On 9 October 2012, the Competition Appeal Court held that global retail giant Wal-Mart must establish a R200 million South African supplier development fund in order to acquire local retailer Massmart.
In a long awaited decision, the Appeal Court ruled that the fund was necessary to ameliorate the effect of the merger in South Africa and increased the amount determined by the Competition Tribunal by R100 million. Massmart must pay a maximum of R200 million, to be spent over five years, into a fund which must be established within four months of the date of the order. The fund’s purpose will be to devise funding projects which minimize the risk posed by the merger to South African suppliers and protect existing and potential micro, small and medium producers of South African products who are - or may be - caused harm by Wal-mart’s entry into South Africa. It should also enable them to take advantage of Wal-mart’s global value chain, and incentivise Massmart to purchase products from South African producers over and above products that it would in any event purchase.
Massmart must administer this fund, but it will be advised on the means and mechanisms to fulfil its objects by an advisory board composed of representatives of the merged firm as well as the Ministers, SACCAWU and the South African Small and Medium Enterprise Forum. Massmart and the advisory board must report annually to the Competition Commission, which has a significant oversight role to ensure that the fund fulfils its objectives. External auditors must prepare financial statements for the fund, which are also to be submitted to the Commission.

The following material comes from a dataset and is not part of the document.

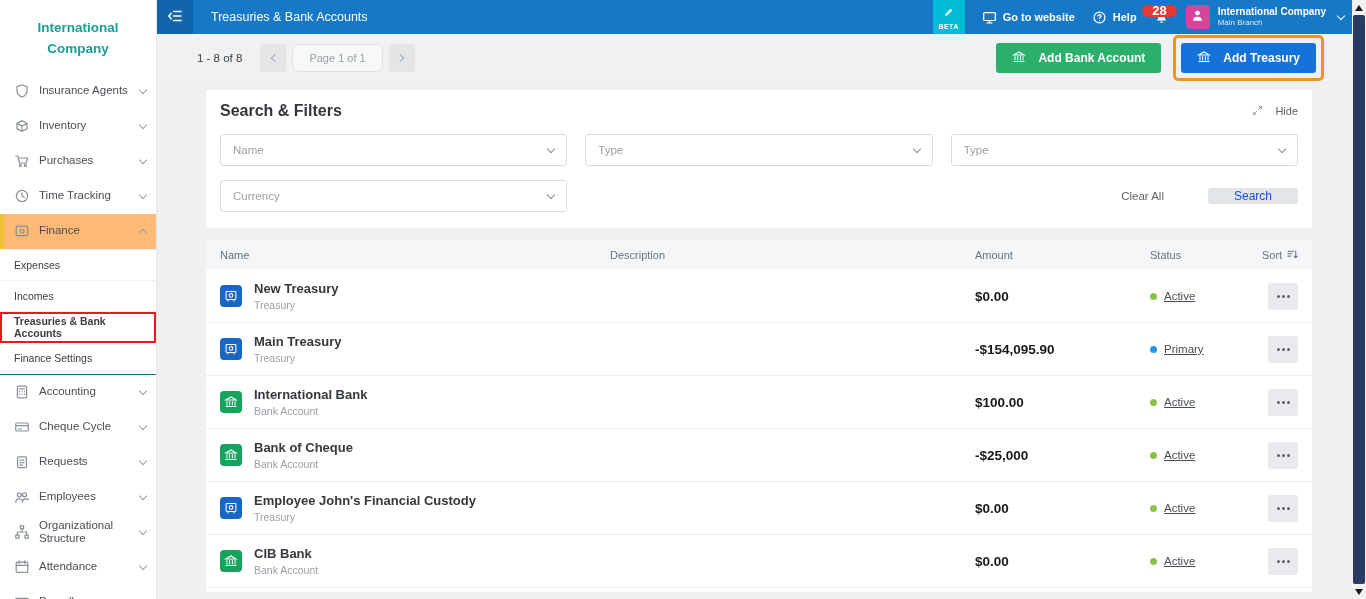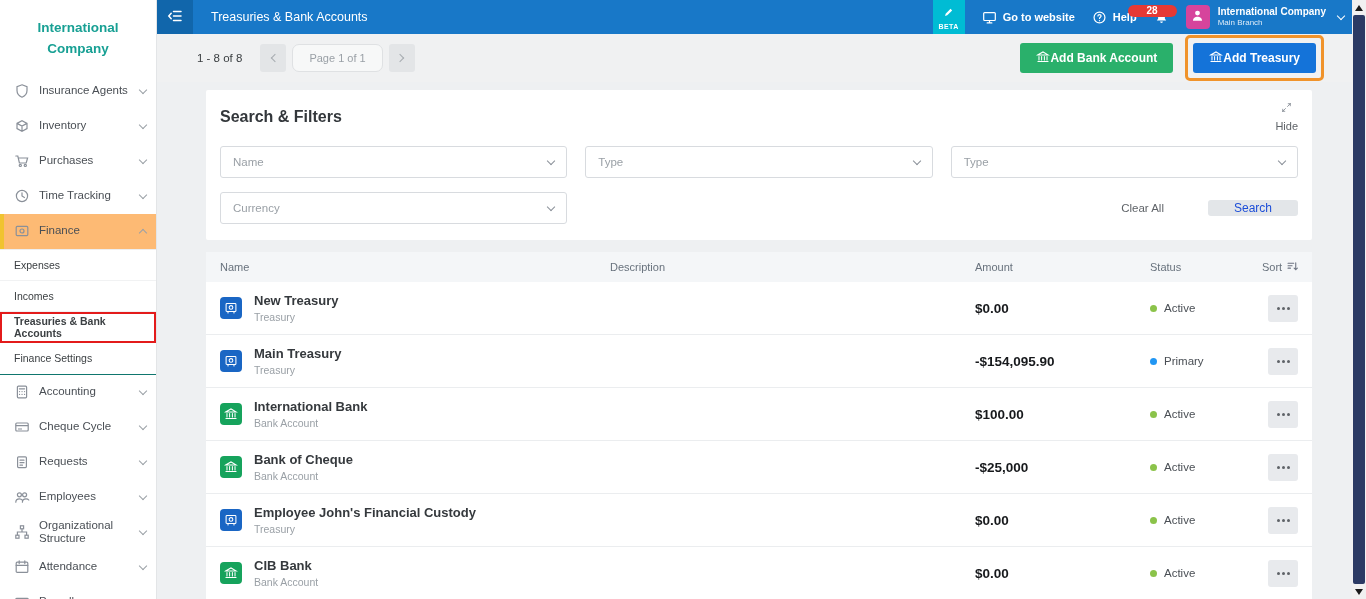"28" .badge { font-size: 10px -> 13px; padding: 0 19px -> 0 10px }
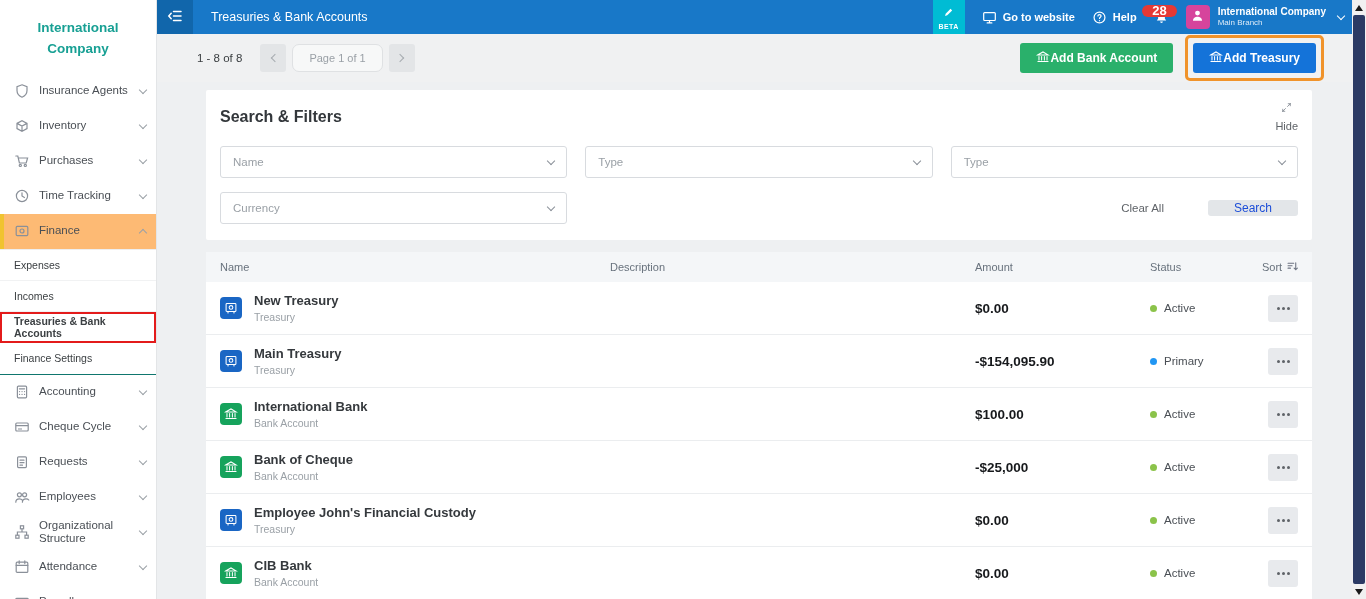"Add Bank Account" .btn { gap: 0 -> 12px }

The decision highlights that in exercising their powers to assess the effect of a merger on the public interest in terms of section 12(3) of the Competition Act, the South African competition authorities will investigate the broader effects of merger transactions on the South African supply chain, and where appropriate, impose conditions which are intended to preserve employment in South Africa. However, the Appeal Court’s decision emphasises that conditions need to be merger-specific and carefully crafted. The Competition Act cannot be employed as a surrogate for a coherent industrial policy which deals with the many challenges posed to the South African economy by globalisation - these need to be addressed by a comprehensive policy designed by the State.
Local and foreign investors need to give careful consideration to whether their transactions raise any potential public interest issues in South Africa at an early stage of planning their transactions. If so, the merging parties need to fully address these issues in their merger filings and where appropriate offer suitable conditions, particularly in circumstances where a swift clearance is required.